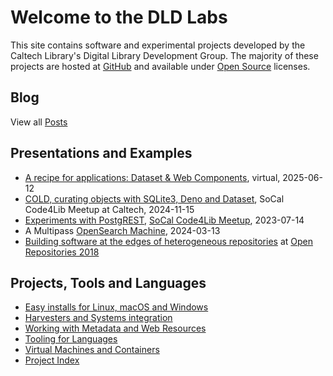 <script type="module" src="modules/ul-flatlake-posts.js"></script>

# Welcome to the DLD Labs

This site contains software and experimental projects developed by the Caltech Library's Digital Library Development Group.  The majority of these projects are hosted at [GitHub](https://github.com/caltechlibrary") and available under [Open Source](https://en.wikipedia.org/wiki/Open_source) licenses.



## Blog

<ul-flatlake-posts href-api="api/posts/all/page-1.json" href-css="css/ul-flatlake-posts.css" max-items="3"></ul-flatlake-posts>

View all [Posts](blog.md) 

## Presentations and Examples

- [A recipe for applications: Dataset & Web Components](https://caltechlibrary.github.io/t2t3_dataset_web_apps/presentation1.html), virtual, 2025-06-12
- [COLD, curating objects with SQLite3, Deno and Dataset](https://caltechlibrary.github.io/cold/presentations/presentation1.html),
 SoCal Code4Lib Meetup at Caltech, 2024-11-15
- [Experiments with PostgREST](https://caltechlibrary.github.io/newt/presentation), [SoCal Code4Lib Meetup](https://www.meetup.com/code4lib-socal/events/293314880/), 2023-07-14
- A Multipass [OpenSearch Machine](https://caltechlibrary.github.io/opensearch-machine), 2024-03-13
- [Building software at the edges of heterogeneous repositories](https://caltechlibrary.github.io/or2018-building-at-the-edges/) at [Open Repositories 2018](http://www.or2018.net/)

## Projects, Tools and Languages

- [Easy installs for Linux, macOS and Windows](installers.md "Easy install instructions for Linux, macOS and Windows for our Go based tools")
- [Harvesters and Systems integration](harvesters-and-system-integration.md)
- [Working with Metadata and Web Resources](web-and-cli-tools.md)
- [Tooling for Languages](languages-and-tooling.md "projects organized around programming language or language support") 
- [Virtual Machines and Containers](virtual-machines-and-containers.md)
- [Project Index](project_index.md "List all GitHub repositories with 'pages' enabled")

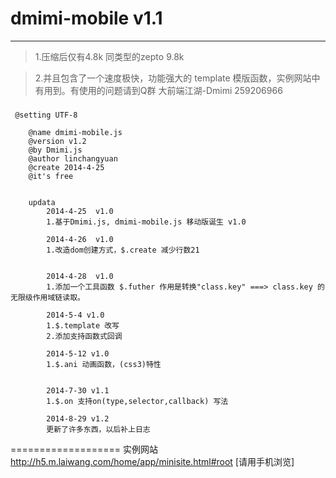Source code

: # dmimi-mobile v1.1
---
>1.压缩后仅有4.8k  同类型的zepto 9.8k

>2.并且包含了一个速度极快，功能强大的 template 模版函数，实例网站中有用到。有使用的问题请到Q群 大前端江湖-Dmimi 259206966

###
     @setting UTF-8

        @name dmimi-mobile.js 
        @version v1.2
        @by Dmimi.js
        @author linchangyuan 
        @create 2014-4-25
        @it's free
        
        
        updata
            2014-4-25  v1.0
            1.基于Dmimi.js, dmimi-mobile.js 移动版诞生 v1.0
            
            2014-4-26  v1.0
            1.改造dom创建方式，$.create 减少行数21
    
    
            2014-4-28  v1.0
            1.添加一个工具函数 $.futher 作用是转换"class.key" ===> class.key 的无限级作用域链读取。
    
            2014-5-4 v1.0
            1.$.template 改写
            2.添加支持函数式回调
            
            2014-5-12 v1.0
            1.$.ani 动画函数，(css3)特性
            

            2014-7-30 v1.1
            1.$.on 支持on(type,selector,callback) 写法  
     
            2014-8-29 v1.2
            更新了许多东西，以后补上日志
            

===================
实例网站
http://h5.m.laiwang.com/home/app/minisite.html#root
[请用手机浏览]
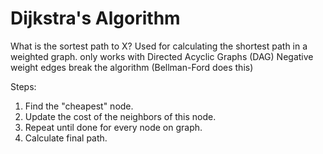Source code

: # Dijkstra's Algorithm

What is the sortest path to X?
Used for calculating the shortest path in a weighted graph.
only works with Directed Acyclic Graphs (DAG)
Negative weight edges break the algorithm (Bellman-Ford does this)

Steps:

1. Find the "cheapest" node.
2. Update the cost of the neighbors of this node.
3. Repeat until done for every node on graph.
4. Calculate final path.

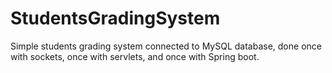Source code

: # StudentsGradingSystem
Simple students grading system connected to MySQL database, done once with sockets, once with servlets, and once with Spring boot.
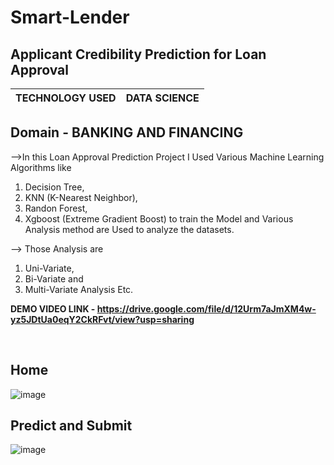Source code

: # Smart-Lender

## Applicant Credibility Prediction for Loan Approval

|TECHNOLOGY USED  |   DATA SCIENCE             |
|-----------------|----------------------------|

## Domain - BANKING AND FINANCING

-->In this Loan Approval Prediction Project I Used Various Machine Learning Algorithms like 

1. Decision Tree, 
2. KNN (K-Nearest Neighbor), 
3. Randon Forest, 
4. Xgboost (Extreme Gradient Boost) to train the Model and Various Analysis method are Used to analyze the datasets. 

--> Those Analysis are

1. Uni-Variate, 
2. Bi-Variate and 
3. Multi-Variate Analysis Etc. <br>

<b>DEMO VIDEO LINK - https://drive.google.com/file/d/12Urm7aJmXM4w-yz5JDtUa0eqY2CkRFvt/view?usp=sharing</b>

<br>

## Home

![image](https://user-images.githubusercontent.com/102854779/204123287-20d5236f-c5b3-40e5-8cfa-98c78d83ebbc.png)

## Predict and Submit

![image](https://user-images.githubusercontent.com/102854779/204123299-4241ce99-de4d-4671-a76d-00b680c79a4e.png)
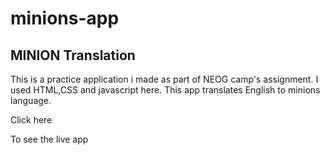 # minions-app
<h2> MINION Translation </h2>

<p>This is a practice application i made as part of NEOG camp's assignment. I used HTML,CSS and javascript here. This app translates English to minions language.</p>  
<link href="https://talkbananawithme.netlify.app/">Click here</link> <p>To see the live app</p>
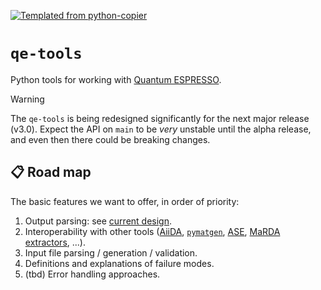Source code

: [![Templated from python-copier](https://img.shields.io/endpoint?url=https://raw.githubusercontent.com/mbercx/python-copier/refs/heads/main/docs/img/badge.json)](https://github.com/mbercx/python-copier)

# `qe-tools`

Python tools for working with [Quantum ESPRESSO](https://www.quantum-espresso.org/).

>[!WARNING]
> The `qe-tools` is being redesigned significantly for the next major release (v3.0).
> Expect the API on `main` to be _very_ unstable until the alpha release, and even then there could be breaking changes.

## 📋 Road map

The basic features we want to offer, in order of priority:

1. Output parsing: see [current design](https://qe-tools.readthedocs.io/en/latest/design/outputs/).
1. Interoperability with other tools ([AiiDA](https://aiida.net/), [`pymatgen`](https://pymatgen.org/), [ASE](https://ase-lib.org/), [MaRDA extractors](https://github.com/marda-alliance/metadata_extractors), ...).
1. Input file parsing / generation / validation.
1. Definitions and explanations of failure modes.
1. (tbd) Error handling approaches.
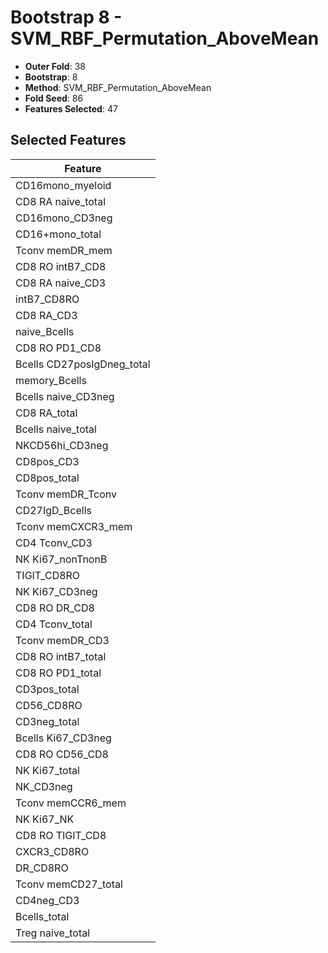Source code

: # Bootstrap 8 - SVM_RBF_Permutation_AboveMean

- **Outer Fold**: 38
- **Bootstrap**: 8
- **Method**: SVM_RBF_Permutation_AboveMean
- **Fold Seed**: 86
- **Features Selected**: 47

## Selected Features

| Feature |
|---------|
| CD16mono_myeloid |
| CD8 RA naive_total |
| CD16mono_CD3neg |
| CD16+mono_total |
| Tconv memDR_mem |
| CD8 RO intB7_CD8 |
| CD8 RA naive_CD3 |
| intB7_CD8RO |
| CD8 RA_CD3 |
| naive_Bcells |
| CD8 RO PD1_CD8 |
| Bcells CD27posIgDneg_total |
| memory_Bcells |
| Bcells naive_CD3neg |
| CD8 RA_total |
| Bcells naive_total |
| NKCD56hi_CD3neg |
| CD8pos_CD3 |
| CD8pos_total |
| Tconv memDR_Tconv |
| CD27IgD_Bcells |
| Tconv memCXCR3_mem |
| CD4 Tconv_CD3 |
| NK Ki67_nonTnonB |
| TIGIT_CD8RO |
| NK Ki67_CD3neg |
| CD8 RO DR_CD8 |
| CD4 Tconv_total |
| Tconv memDR_CD3 |
| CD8 RO intB7_total |
| CD8 RO PD1_total |
| CD3pos_total |
| CD56_CD8RO |
| CD3neg_total |
| Bcells Ki67_CD3neg |
| CD8 RO CD56_CD8 |
| NK Ki67_total |
| NK_CD3neg |
| Tconv memCCR6_mem |
| NK Ki67_NK |
| CD8 RO TIGIT_CD8 |
| CXCR3_CD8RO |
| DR_CD8RO |
| Tconv memCD27_total |
| CD4neg_CD3 |
| Bcells_total |
| Treg naive_total |
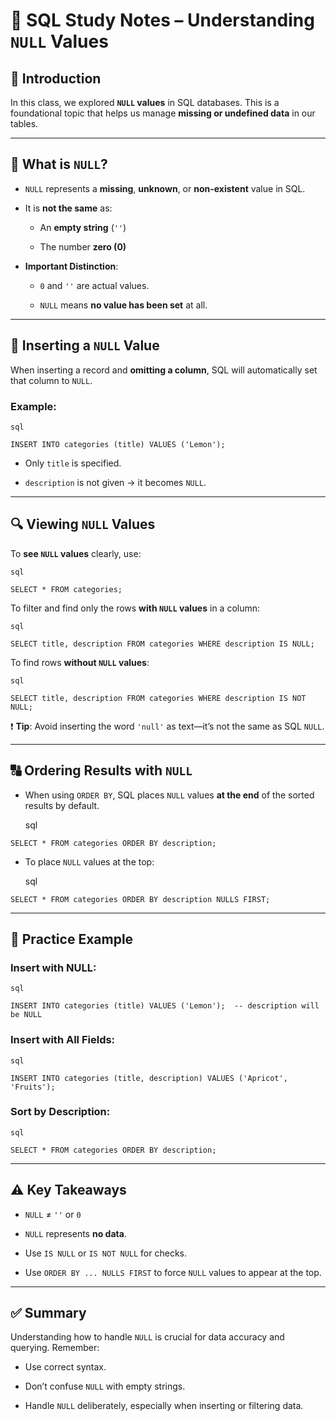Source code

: # 📘 SQL Study Notes – Understanding `NULL` Values

## 👋 Introduction

In this class, we explored **`NULL` values** in SQL databases. This is a foundational topic that helps us manage **missing or undefined data** in our tables.

---

## 🔹 What is `NULL`?

- `NULL` represents a **missing**, **unknown**, or **non-existent** value in SQL.
    
- It is **not the same** as:
    
    - An **empty string** (`''`)
        
    - The number **zero (0)**
        
- **Important Distinction**:
    
    - `0` and `''` are actual values.
        
    - `NULL` means **no value has been set** at all.
        

---

## 🧪 Inserting a `NULL` Value

When inserting a record and **omitting a column**, SQL will automatically set that column to `NULL`.

### Example:

	sql

`INSERT INTO categories (title) VALUES ('Lemon');`

- Only `title` is specified.
    
- `description` is not given → it becomes `NULL`.
    

---

## 🔍 Viewing `NULL` Values

To **see `NULL` values** clearly, use:

	sql

`SELECT * FROM categories;`

To filter and find only the rows **with `NULL` values** in a column:

	sql

`SELECT title, description FROM categories WHERE description IS NULL;`

To find rows **without `NULL` values**:

	sql

`SELECT title, description FROM categories WHERE description IS NOT NULL;`

❗ **Tip**: Avoid inserting the word `'null'` as text—it’s not the same as SQL `NULL`.

---

## 🔠 Ordering Results with `NULL`

- When using `ORDER BY`, SQL places `NULL` values **at the end** of the sorted results by default.
    
	sql

`SELECT * FROM categories ORDER BY description;`

- To place `NULL` values at the top:
    
	sql

`SELECT * FROM categories ORDER BY description NULLS FIRST;`

---

## 🧾 Practice Example

### Insert with NULL:

	sql

`INSERT INTO categories (title) VALUES ('Lemon');  -- description will be NULL`

### Insert with All Fields:

	sql

`INSERT INTO categories (title, description) VALUES ('Apricot', 'Fruits');`

### Sort by Description:

	sql

`SELECT * FROM categories ORDER BY description;`

---

## ⚠️ Key Takeaways

- `NULL` ≠ `''` or `0`
    
- `NULL` represents **no data**.
    
- Use `IS NULL` or `IS NOT NULL` for checks.
    
- Use `ORDER BY ... NULLS FIRST` to force `NULL` values to appear at the top.
    

---

## ✅ Summary

Understanding how to handle `NULL` is crucial for data accuracy and querying. Remember:

- Use correct syntax.
    
- Don’t confuse `NULL` with empty strings.
    
- Handle `NULL` deliberately, especially when inserting or filtering data.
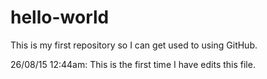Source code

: # hello-world
This is my first repository so I can get used to using GitHub.

26/08/15 12:44am: This is the first time I have edits this file.

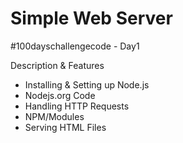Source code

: # Simple Web Server
#100dayschallengecode - Day1 

Description & Features 
* Installing & Setting up Node.js
* Nodejs.org Code
* Handling HTTP Requests
* NPM/Modules
* Serving HTML Files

WHAT YOU NEED TO DO ->
Without the pictures, copy the entries from their first line through the line containing "# Welcome to the DLD Labs", and only those lines.

RESULT FOR THIS TASK ->
 <script type="module" src="modules/ul-flatlake-posts.js"></script>

# Welcome to the DLD Labs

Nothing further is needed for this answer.